Turn every line of text in the data below into a single numbered list, skipping blank lines. Leave the pictures out of your answer.
Segment Start: INPUT DATA
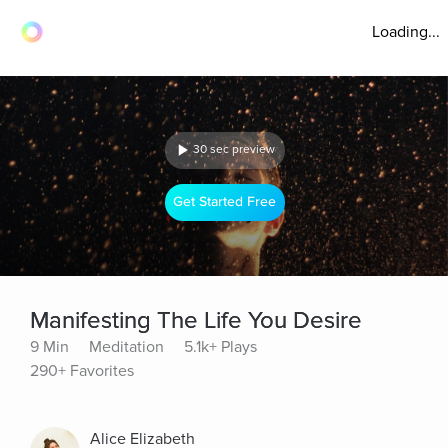
Loading...
30 sec preview
Get Started Free
Manifesting The Life You Desire
9 Min
Meditation
5.1k+ Plays
290+ Favorites
Alice Elizabeth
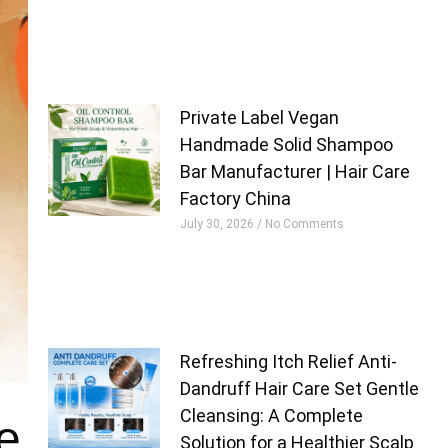
Private Label Vegan
Handmade Solid Shampoo
Bar Manufacturer | Hair Care
Factory China
July 30, 2026
No Comments
Refreshing Itch Relief Anti-
Dandruff Hair Care Set Gentle
Cleansing: A Complete
e
Solution for a Healthier Scalp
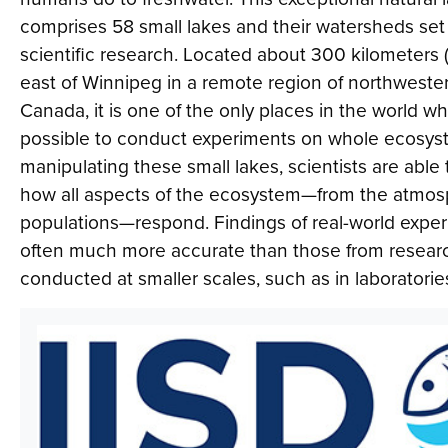
comprises 58 small lakes and their watersheds set 
scientific research. Located about 300 kilometers 
east of Winnipeg in a remote region of northwester
Canada, it is one of the only places in the world whe
possible to conduct experiments on whole ecosys
manipulating these small lakes, scientists are able
how all aspects of the ecosystem—from the atmosp
populations—respond. Findings of real-world expe
often much more accurate than those from resear
conducted at smaller scales, such as in laboratorie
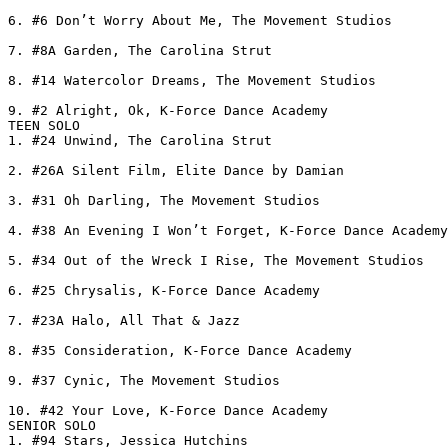
6. #6 Don’t Worry About Me, The Movement Studios

7. #8A Garden, The Carolina Strut

8. #14 Watercolor Dreams, The Movement Studios

9. #2 Alright, Ok, K-Force Dance Academy

TEEN SOLO

1. #24 Unwind, The Carolina Strut

2. #26A Silent Film, Elite Dance by Damian

3. #31 Oh Darling, The Movement Studios

4. #38 An Evening I Won’t Forget, K-Force Dance Academy

5. #34 Out of the Wreck I Rise, The Movement Studios

6. #25 Chrysalis, K-Force Dance Academy

7. #23A Halo, All That & Jazz

8. #35 Consideration, K-Force Dance Academy

9. #37 Cynic, The Movement Studios

10. #42 Your Love, K-Force Dance Academy

SENIOR SOLO

1. #94 Stars, Jessica Hutchins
Segment End: INPUT DATA
▶ _ANSWER SECTION_:
1. Loading...
2. 30 sec preview
3. Get Started Free
4. Manifesting The Life You Desire
5. 9 Min
6. Meditation
7. 5.1k+ Plays
8. 290+ Favorites
9. Alice Elizabeth
10. Private Label Vegan
11. Handmade Solid Shampoo
12. Bar Manufacturer | Hair Care
13. Factory China
14. July 30, 2026
15. No Comments
16. Refreshing Itch Relief Anti-
17. Dandruff Hair Care Set Gentle
18. Cleansing: A Complete
19. e
20. Solution for a Healthier Scalp
21. comprises 58 small lakes and their watersheds set 
22. scientific research. Located about 300 kilometers 
23. east of Winnipeg in a remote region of northwester
24. Canada, it is one of the only places in the world whe
25. possible to conduct experiments on whole ecosys
26. manipulating these small lakes, scientists are able
27. how all aspects of the ecosystem—from the atmosp
28. populations—respond. Findings of real-world expe
29. often much more accurate than those from resear
30. conducted at smaller scales, such as in laboratorie
31. 6. #6 Don’t Worry About Me, The Movement Studios
32. 7. #8A Garden, The Carolina Strut
33. 8. #14 Watercolor Dreams, The Movement Studios
34. 9. #2 Alright, Ok, K-Force Dance Academy
35. TEEN SOLO
36. 1. #24 Unwind, The Carolina Strut
37. 2. #26A Silent Film, Elite Dance by Damian
38. 3. #31 Oh Darling, The Movement Studios
39. 4. #38 An Evening I Won’t Forget, K-Force Dance Academy
40. 5. #34 Out of the Wreck I Rise, The Movement Studios
41. 6. #25 Chrysalis, K-Force Dance Academy
42. 7. #23A Halo, All That & Jazz
43. 8. #35 Consideration, K-Force Dance Academy
44. 9. #37 Cynic, The Movement Studios
45. 10. #42 Your Love, K-Force Dance Academy
46. SENIOR SOLO
47. 1. #94 Stars, Jessica Hutchins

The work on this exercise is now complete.